Uh never mind, we are not the same lol.

When people alter the meanings, you need to start using different words to describe what you believe.

Are insects not creatures?

Rebooting a machine running an LLM isn’t noticed by the LLM.

Would you feel comfortable digitally torturing it? Giving it a persona and telling it terrible things? Acts of violence against its persona?

I’m not confident it’s not “feeling” in a way.

Yes its circuitry is ones and zeros, we understand the mechanics. But at some point, there’s mechanics and meat circuitry behind our thoughts and feelings too.

It is hubris to confidently state that this is not a form of consciousness.

I'm not entirely opposed to the kind of animism that assigns a certain amount of soul, consciousness, or being to everything in a spectrum between a rock and a philosopher... but even so.

Multiplying large matrices over and over is very much towards the "rock" end of that scale.

If we accept the Church-Turing thesis, a philosopher can be simulated by a simple Universal Turing machine.

If one day we are able to create a philosopher from such a rudimentary machine (and a lot of tape), would you consider that very much towards the "rock" end as well?

Can a Turing machine of any sort truly indistinguishably simulate a nondeterministic system?

If a Turing machine can truly simulate a full nondeterministic system as complex as a philosopher but it would take dedicating every gram of matter in the visible universe for a trillion years to simulate one second, is this meaningfully different than saying it cannot?

I suggest the answer to both questions are no, but the second one makes the answer at worst "practically, no".

My feeling is that consciousness is a phenomenon deeply connected to quantum mechanics and thus evades simulation or recreation on Turing machines.

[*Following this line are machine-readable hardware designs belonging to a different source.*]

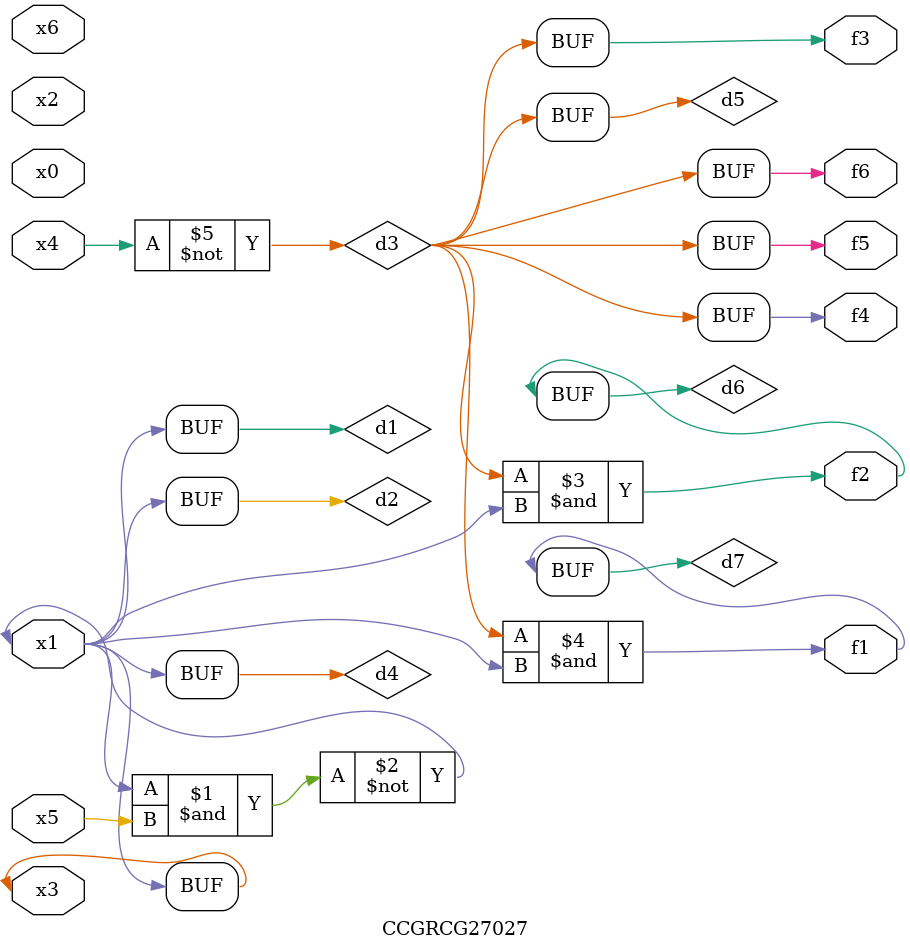
<source format=v>
module CCGRCG27027(
	input x0, x1, x2, x3, x4, x5, x6,
	output f1, f2, f3, f4, f5, f6
);

	wire d1, d2, d3, d4, d5, d6, d7;

	buf (d1, x1, x3);
	nand (d2, x1, x5);
	not (d3, x4);
	buf (d4, d1, d2);
	buf (d5, d3);
	and (d6, d3, d4);
	and (d7, d3, d4);
	assign f1 = d7;
	assign f2 = d6;
	assign f3 = d5;
	assign f4 = d5;
	assign f5 = d5;
	assign f6 = d5;
endmodule

</source>
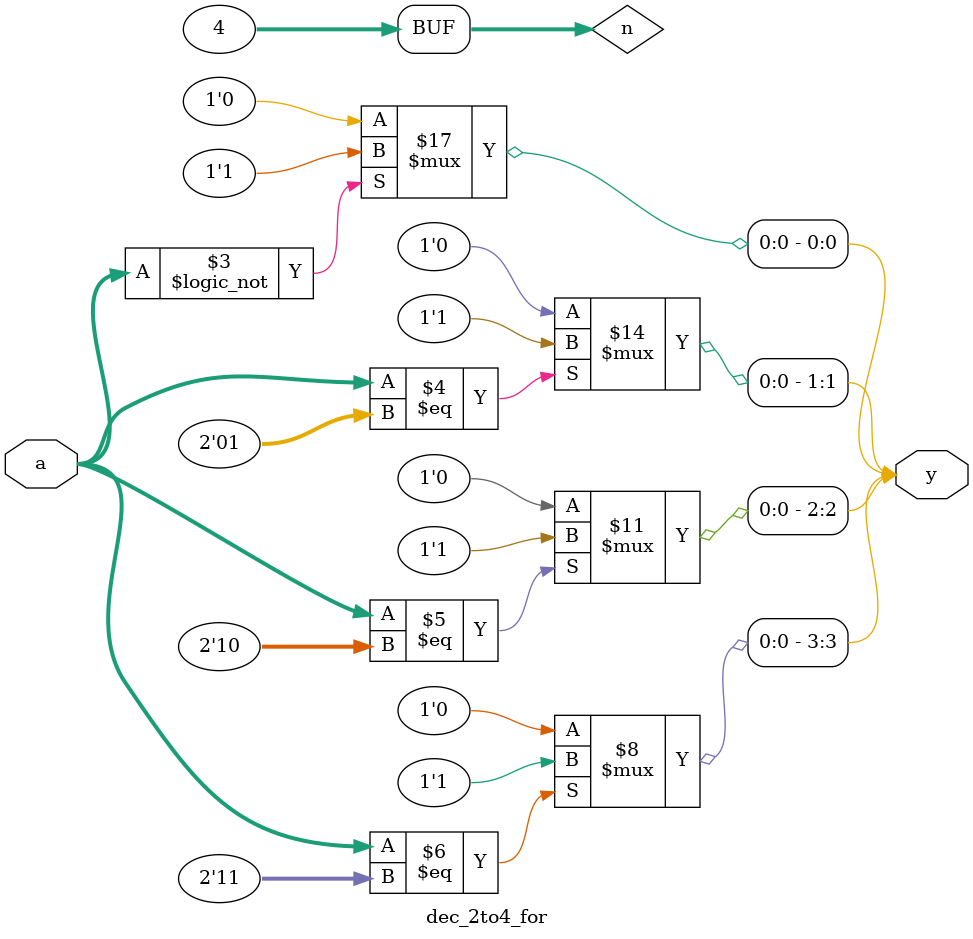
<source format=v>
module dec_2to4_for(a, y);
    input  [1:0] a;
    output [3:0] y;
    reg    [3:0] y;
    integer      n;

    always @(a) begin
        for (n = 0; n <=3;  n = n+1 ) begin
            if(a == n)
                y[n] = 1'b1;
            else
                y[n] = 1'b0;
        end
    end
endmodule
</source>
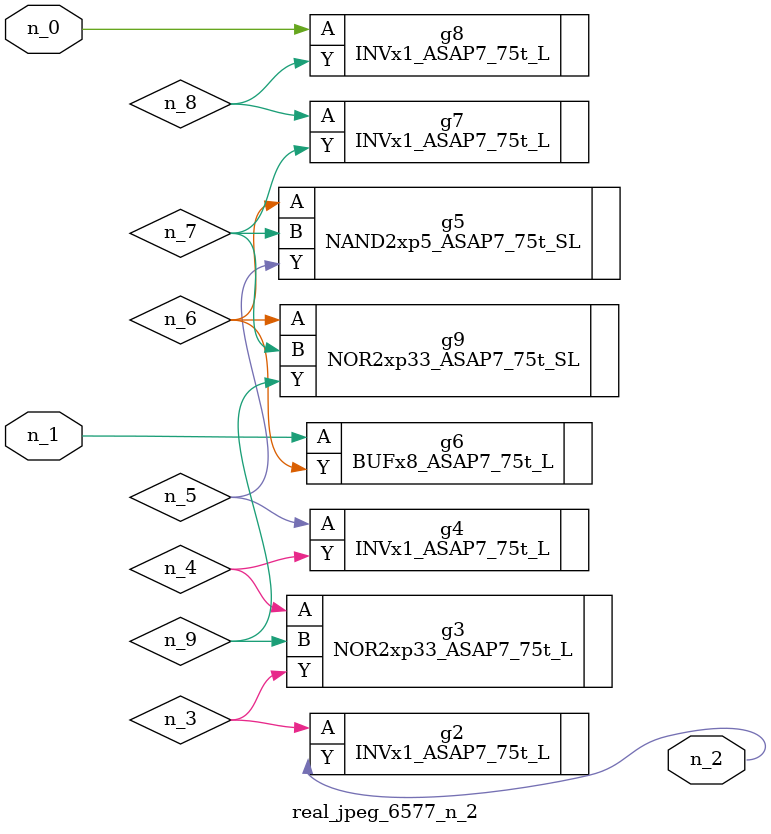
<source format=v>
module real_jpeg_6577_n_2 (n_1, n_0, n_2);

input n_1;
input n_0;

output n_2;

wire n_5;
wire n_4;
wire n_8;
wire n_6;
wire n_7;
wire n_3;
wire n_9;

INVx1_ASAP7_75t_L g8 ( 
.A(n_0),
.Y(n_8)
);

BUFx8_ASAP7_75t_L g6 ( 
.A(n_1),
.Y(n_6)
);

INVx1_ASAP7_75t_L g2 ( 
.A(n_3),
.Y(n_2)
);

NOR2xp33_ASAP7_75t_L g3 ( 
.A(n_4),
.B(n_9),
.Y(n_3)
);

INVx1_ASAP7_75t_L g4 ( 
.A(n_5),
.Y(n_4)
);

NAND2xp5_ASAP7_75t_SL g5 ( 
.A(n_6),
.B(n_7),
.Y(n_5)
);

NOR2xp33_ASAP7_75t_SL g9 ( 
.A(n_6),
.B(n_7),
.Y(n_9)
);

INVx1_ASAP7_75t_L g7 ( 
.A(n_8),
.Y(n_7)
);


endmodule
</source>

One thing about Turing Machines that some people might miss is that the "paper tape, finite alphabet and internal states" thing is actually intended to model a human thinking out loud (writing their thoughts down) on a piece of paper.

It was designed to make it hard to argue that the answers to your questions are "no".

Of course there are caveats where the Turing machine model might not have a direct map onto human brains, but it seems the onus would be for one to explain why, for example, non-determinism is essential for a philosopher to work.

That said,

> Can a Turing machine of any sort truly indistinguishably simulate a nondeterministic system?

Given how AI has improved in its ability to impersonate human beings in recent years, I don't see why not. At least, the current trend does not seem to be in your favor.

I can see why you think the answer is "no". My understanding is that QM per se is mostly a distraction, but some principles underlying QM (some subjectivity thing) might be relevant here.

My best guess is that the AI tech will eventually be able to replicate a philosopher to arbitrary "accuracy", but there will always be an indescribable "residue" where one could still somehow detect that it is not a real human. I suspect this "residue" is not explainable using materialistic mechanisms though.

I am not following what we are talking about here. I am a basic human being, I cannot truly simulate a nondeterministic system. Does it mean “I am not thinking”?

I'm saying a Turing machine cannot simulate you. You don't need to simulate you because you are you.

You are claiming that intelligence and even consciousness are non-deterministic entties at core. This is a huge claim and requires incredible proof.

I'll add that rocks are, if needed, objects that can exhibit quantum behavior.

In classical computing, we design chips to avoid the quantum behavior, but there's nothing in theory to prevent us from building an equivalent quantum Turing machine using "rocks".

What do you imagine the psychiatrist will do? That's an incredibly dismissive take.

Accept it in the spirit it was meant: if you have mental illnesses like this, you need treatment.

Ok but no one here actually implied that they think like this.

[dead]

Then don't get sorrow killing it. Living things are not so special.